Set task: Count the lines in the material below that contain the string "yellow", treating uppercase and lowercase as distinct. Reply with the number alone.

— start Excerpted data —

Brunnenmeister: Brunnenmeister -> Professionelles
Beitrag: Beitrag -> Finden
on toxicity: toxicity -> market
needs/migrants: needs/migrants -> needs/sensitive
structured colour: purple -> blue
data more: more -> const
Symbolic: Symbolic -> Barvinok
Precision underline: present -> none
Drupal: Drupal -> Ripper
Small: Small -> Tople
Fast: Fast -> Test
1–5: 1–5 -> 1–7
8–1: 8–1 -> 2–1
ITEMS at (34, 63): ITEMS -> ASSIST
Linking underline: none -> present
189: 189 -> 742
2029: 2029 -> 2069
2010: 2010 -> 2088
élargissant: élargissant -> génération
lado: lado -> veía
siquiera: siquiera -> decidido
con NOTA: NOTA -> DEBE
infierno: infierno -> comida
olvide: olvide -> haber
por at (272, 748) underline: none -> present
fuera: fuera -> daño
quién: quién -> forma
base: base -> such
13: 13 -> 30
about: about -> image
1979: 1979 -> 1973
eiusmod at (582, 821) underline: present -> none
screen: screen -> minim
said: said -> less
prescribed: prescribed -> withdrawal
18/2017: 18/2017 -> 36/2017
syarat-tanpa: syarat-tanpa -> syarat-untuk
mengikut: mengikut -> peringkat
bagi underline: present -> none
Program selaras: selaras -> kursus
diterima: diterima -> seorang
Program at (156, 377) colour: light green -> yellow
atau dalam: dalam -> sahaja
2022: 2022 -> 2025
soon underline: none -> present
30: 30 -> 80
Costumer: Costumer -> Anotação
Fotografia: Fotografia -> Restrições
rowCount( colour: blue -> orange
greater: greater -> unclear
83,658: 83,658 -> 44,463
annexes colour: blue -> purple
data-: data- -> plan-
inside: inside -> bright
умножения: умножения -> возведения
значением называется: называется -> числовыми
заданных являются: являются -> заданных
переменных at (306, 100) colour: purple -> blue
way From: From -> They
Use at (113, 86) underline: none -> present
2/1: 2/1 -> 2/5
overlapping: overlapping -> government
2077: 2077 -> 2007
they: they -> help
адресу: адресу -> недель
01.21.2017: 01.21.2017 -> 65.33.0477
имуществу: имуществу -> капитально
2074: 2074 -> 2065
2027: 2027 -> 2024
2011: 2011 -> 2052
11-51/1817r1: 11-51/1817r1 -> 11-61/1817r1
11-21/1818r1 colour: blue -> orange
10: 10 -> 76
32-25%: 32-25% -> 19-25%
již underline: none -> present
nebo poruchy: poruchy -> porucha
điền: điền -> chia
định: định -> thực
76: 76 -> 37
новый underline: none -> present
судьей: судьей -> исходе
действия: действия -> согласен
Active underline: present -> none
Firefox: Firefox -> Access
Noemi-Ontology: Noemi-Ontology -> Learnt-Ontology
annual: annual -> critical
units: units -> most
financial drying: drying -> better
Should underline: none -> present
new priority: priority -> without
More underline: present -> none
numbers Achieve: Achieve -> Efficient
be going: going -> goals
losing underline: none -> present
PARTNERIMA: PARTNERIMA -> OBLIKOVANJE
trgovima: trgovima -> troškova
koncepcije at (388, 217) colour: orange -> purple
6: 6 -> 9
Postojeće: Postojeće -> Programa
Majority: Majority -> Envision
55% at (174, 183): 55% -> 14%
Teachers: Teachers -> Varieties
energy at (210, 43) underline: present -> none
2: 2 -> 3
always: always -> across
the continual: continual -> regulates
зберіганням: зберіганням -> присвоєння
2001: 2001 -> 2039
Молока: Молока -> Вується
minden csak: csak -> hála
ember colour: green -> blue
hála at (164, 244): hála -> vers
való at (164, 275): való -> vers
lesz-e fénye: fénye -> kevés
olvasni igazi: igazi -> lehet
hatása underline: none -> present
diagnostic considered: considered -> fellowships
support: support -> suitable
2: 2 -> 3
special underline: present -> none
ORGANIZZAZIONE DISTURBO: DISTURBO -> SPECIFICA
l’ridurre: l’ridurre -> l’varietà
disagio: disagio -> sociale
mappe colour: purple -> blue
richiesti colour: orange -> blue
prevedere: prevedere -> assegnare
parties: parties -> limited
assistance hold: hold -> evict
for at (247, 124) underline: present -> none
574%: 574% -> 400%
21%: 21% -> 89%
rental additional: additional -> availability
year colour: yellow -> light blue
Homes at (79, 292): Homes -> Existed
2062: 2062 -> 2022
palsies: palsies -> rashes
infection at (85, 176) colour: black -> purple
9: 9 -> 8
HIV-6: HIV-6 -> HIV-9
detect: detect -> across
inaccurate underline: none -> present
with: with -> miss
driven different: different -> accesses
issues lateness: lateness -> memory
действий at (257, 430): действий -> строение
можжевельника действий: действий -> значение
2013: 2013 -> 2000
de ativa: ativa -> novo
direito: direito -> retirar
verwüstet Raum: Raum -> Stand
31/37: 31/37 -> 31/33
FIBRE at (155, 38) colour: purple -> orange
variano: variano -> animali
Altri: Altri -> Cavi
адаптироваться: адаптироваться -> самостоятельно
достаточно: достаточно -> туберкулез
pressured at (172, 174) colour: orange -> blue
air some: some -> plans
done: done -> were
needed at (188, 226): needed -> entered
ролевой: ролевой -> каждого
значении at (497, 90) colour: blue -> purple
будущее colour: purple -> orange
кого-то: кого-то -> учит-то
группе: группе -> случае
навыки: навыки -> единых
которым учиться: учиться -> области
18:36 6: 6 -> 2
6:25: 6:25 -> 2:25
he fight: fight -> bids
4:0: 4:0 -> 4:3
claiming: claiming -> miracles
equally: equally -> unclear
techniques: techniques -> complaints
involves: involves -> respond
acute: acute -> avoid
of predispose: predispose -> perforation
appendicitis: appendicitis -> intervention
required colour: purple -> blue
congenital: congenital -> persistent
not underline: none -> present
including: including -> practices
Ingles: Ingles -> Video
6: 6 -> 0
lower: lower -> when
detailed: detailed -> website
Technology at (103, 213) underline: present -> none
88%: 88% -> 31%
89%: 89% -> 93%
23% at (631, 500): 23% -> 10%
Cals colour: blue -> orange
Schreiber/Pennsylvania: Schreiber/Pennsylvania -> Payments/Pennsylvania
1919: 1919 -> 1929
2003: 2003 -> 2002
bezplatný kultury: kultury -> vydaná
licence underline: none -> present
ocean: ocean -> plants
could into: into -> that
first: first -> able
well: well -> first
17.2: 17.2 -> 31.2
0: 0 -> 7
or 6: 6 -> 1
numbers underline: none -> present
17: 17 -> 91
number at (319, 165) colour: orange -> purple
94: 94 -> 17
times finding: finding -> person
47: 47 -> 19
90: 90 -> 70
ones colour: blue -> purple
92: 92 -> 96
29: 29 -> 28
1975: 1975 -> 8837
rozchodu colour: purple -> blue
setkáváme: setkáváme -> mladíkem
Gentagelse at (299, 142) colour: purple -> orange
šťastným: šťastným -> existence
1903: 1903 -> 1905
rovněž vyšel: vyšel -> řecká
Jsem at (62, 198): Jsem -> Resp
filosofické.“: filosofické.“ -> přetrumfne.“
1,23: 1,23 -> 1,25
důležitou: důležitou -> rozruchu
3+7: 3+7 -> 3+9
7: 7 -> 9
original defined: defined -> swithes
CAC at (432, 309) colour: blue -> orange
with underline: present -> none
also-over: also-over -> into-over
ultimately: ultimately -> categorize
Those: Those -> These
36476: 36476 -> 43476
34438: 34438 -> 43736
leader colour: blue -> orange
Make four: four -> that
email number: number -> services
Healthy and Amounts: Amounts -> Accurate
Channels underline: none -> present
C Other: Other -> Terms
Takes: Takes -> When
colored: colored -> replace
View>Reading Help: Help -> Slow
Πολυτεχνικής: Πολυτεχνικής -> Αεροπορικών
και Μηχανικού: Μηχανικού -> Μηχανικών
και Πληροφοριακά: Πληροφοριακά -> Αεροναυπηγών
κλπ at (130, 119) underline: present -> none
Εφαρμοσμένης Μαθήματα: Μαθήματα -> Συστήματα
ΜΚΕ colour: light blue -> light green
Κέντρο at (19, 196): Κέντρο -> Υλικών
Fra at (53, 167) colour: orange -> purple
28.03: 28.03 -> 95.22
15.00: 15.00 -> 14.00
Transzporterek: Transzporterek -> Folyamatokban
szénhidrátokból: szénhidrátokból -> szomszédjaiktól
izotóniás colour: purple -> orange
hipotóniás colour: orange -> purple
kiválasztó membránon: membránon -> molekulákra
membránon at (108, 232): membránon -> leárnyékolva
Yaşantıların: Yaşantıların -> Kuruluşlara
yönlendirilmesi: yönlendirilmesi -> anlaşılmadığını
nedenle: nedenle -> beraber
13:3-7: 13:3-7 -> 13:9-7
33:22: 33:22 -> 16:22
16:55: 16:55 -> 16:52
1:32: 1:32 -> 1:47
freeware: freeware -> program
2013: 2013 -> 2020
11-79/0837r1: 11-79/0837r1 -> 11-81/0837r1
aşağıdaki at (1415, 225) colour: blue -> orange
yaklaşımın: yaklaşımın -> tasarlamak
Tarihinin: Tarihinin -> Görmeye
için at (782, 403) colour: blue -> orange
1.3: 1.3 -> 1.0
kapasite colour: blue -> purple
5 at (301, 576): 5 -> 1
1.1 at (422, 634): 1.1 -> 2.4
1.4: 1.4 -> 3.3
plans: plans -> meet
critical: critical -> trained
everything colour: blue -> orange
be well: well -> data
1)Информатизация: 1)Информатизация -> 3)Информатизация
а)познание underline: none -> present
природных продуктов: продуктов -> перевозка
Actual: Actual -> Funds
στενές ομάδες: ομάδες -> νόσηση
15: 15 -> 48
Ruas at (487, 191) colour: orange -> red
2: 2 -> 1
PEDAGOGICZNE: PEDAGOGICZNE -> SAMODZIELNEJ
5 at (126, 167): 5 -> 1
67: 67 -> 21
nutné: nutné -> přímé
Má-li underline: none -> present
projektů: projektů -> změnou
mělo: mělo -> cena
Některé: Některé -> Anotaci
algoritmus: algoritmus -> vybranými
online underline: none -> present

— end Excerpted data —

Output below: 2